_PROBLEM DETAILS_. Pictures aside, each record should be reproduced exactly.

_DATA FOR PROCESSING_.
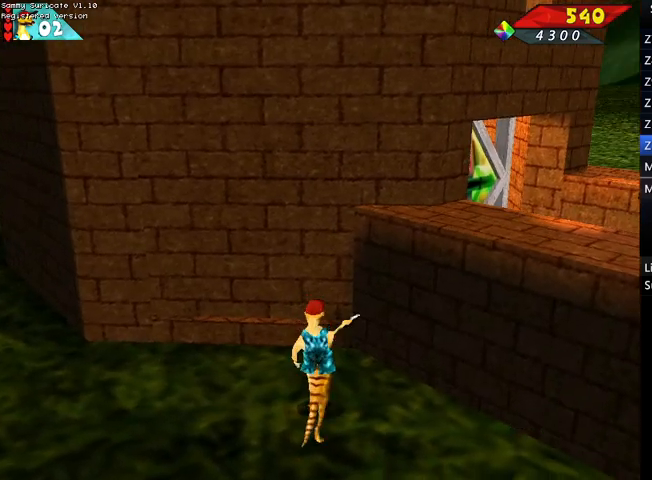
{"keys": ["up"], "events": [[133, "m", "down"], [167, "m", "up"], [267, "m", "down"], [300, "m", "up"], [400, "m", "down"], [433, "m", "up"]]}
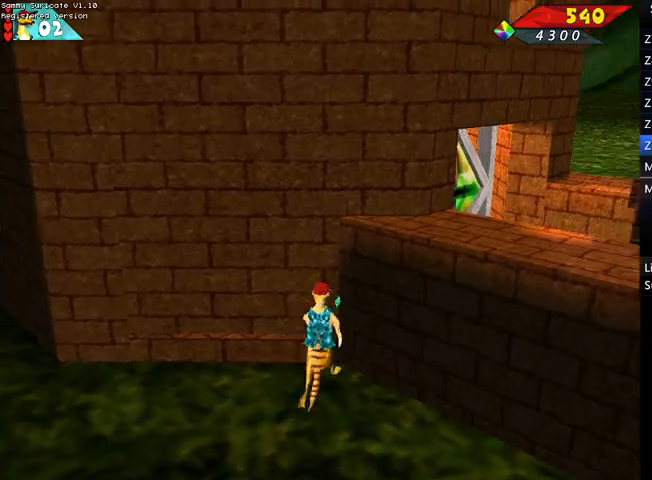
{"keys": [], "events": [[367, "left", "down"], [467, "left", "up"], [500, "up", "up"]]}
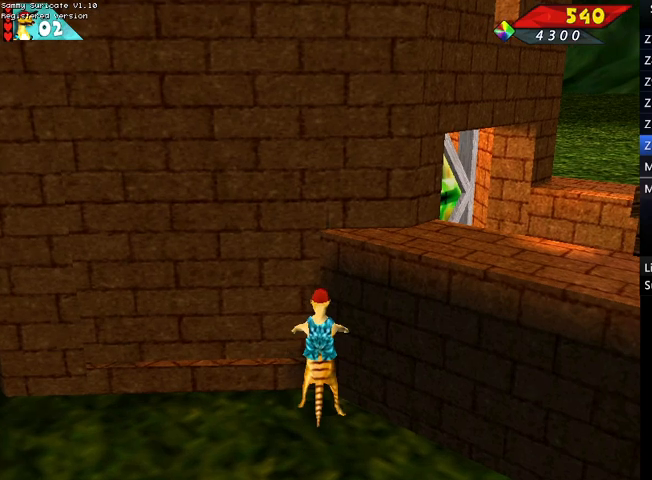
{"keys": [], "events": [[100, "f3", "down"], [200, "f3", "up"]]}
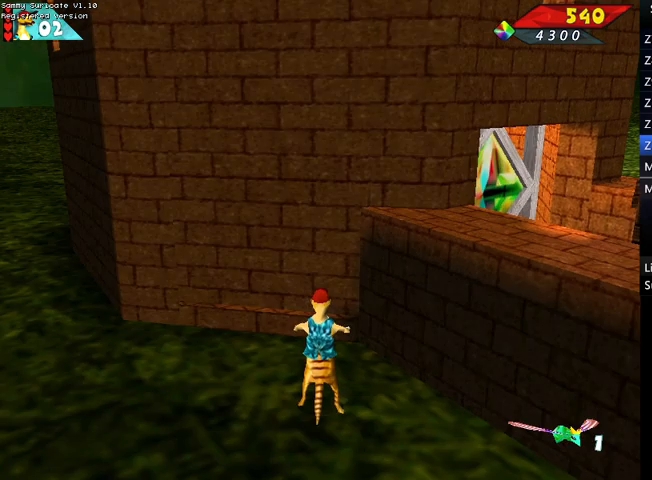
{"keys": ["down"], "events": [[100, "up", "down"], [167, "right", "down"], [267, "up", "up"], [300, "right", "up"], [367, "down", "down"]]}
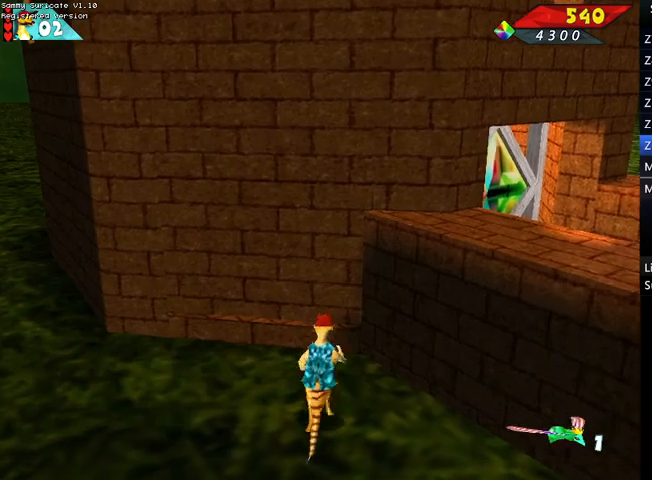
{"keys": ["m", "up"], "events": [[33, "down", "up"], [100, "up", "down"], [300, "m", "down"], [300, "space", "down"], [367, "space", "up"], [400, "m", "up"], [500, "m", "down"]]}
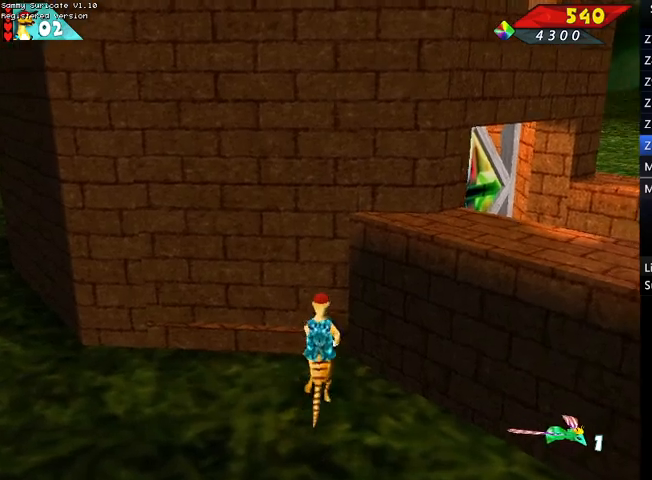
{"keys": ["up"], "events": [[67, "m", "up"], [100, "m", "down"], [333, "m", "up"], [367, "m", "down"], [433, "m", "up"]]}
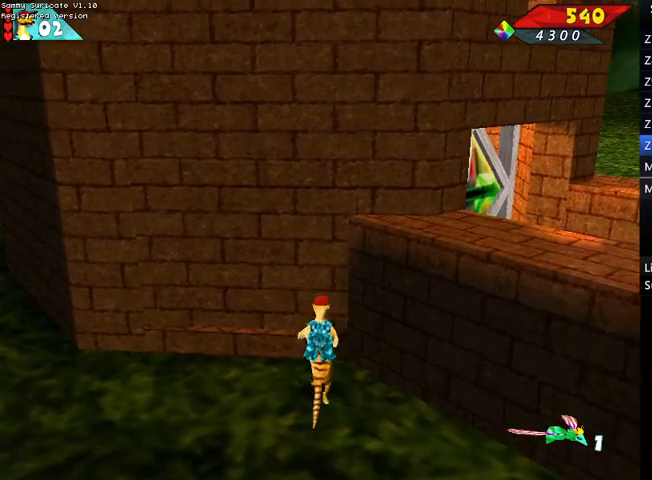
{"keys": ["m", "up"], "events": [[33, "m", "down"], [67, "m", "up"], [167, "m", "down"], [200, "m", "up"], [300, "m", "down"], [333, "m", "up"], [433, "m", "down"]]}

_TASK RESULT_.
{"keys": ["up"], "events": [[133, "m", "down"], [167, "m", "up"], [267, "m", "down"], [300, "m", "up"], [400, "m", "down"], [433, "m", "up"]]}
{"keys": [], "events": [[367, "left", "down"], [467, "left", "up"], [500, "up", "up"]]}
{"keys": [], "events": [[100, "f3", "down"], [200, "f3", "up"]]}
{"keys": ["down"], "events": [[100, "up", "down"], [167, "right", "down"], [267, "up", "up"], [300, "right", "up"], [367, "down", "down"]]}
{"keys": ["m", "up"], "events": [[33, "down", "up"], [100, "up", "down"], [300, "m", "down"], [300, "space", "down"], [367, "space", "up"], [400, "m", "up"], [500, "m", "down"]]}
{"keys": ["up"], "events": [[67, "m", "up"], [100, "m", "down"], [333, "m", "up"], [367, "m", "down"], [433, "m", "up"]]}
{"keys": ["m", "up"], "events": [[33, "m", "down"], [67, "m", "up"], [167, "m", "down"], [200, "m", "up"], [300, "m", "down"], [333, "m", "up"], [433, "m", "down"]]}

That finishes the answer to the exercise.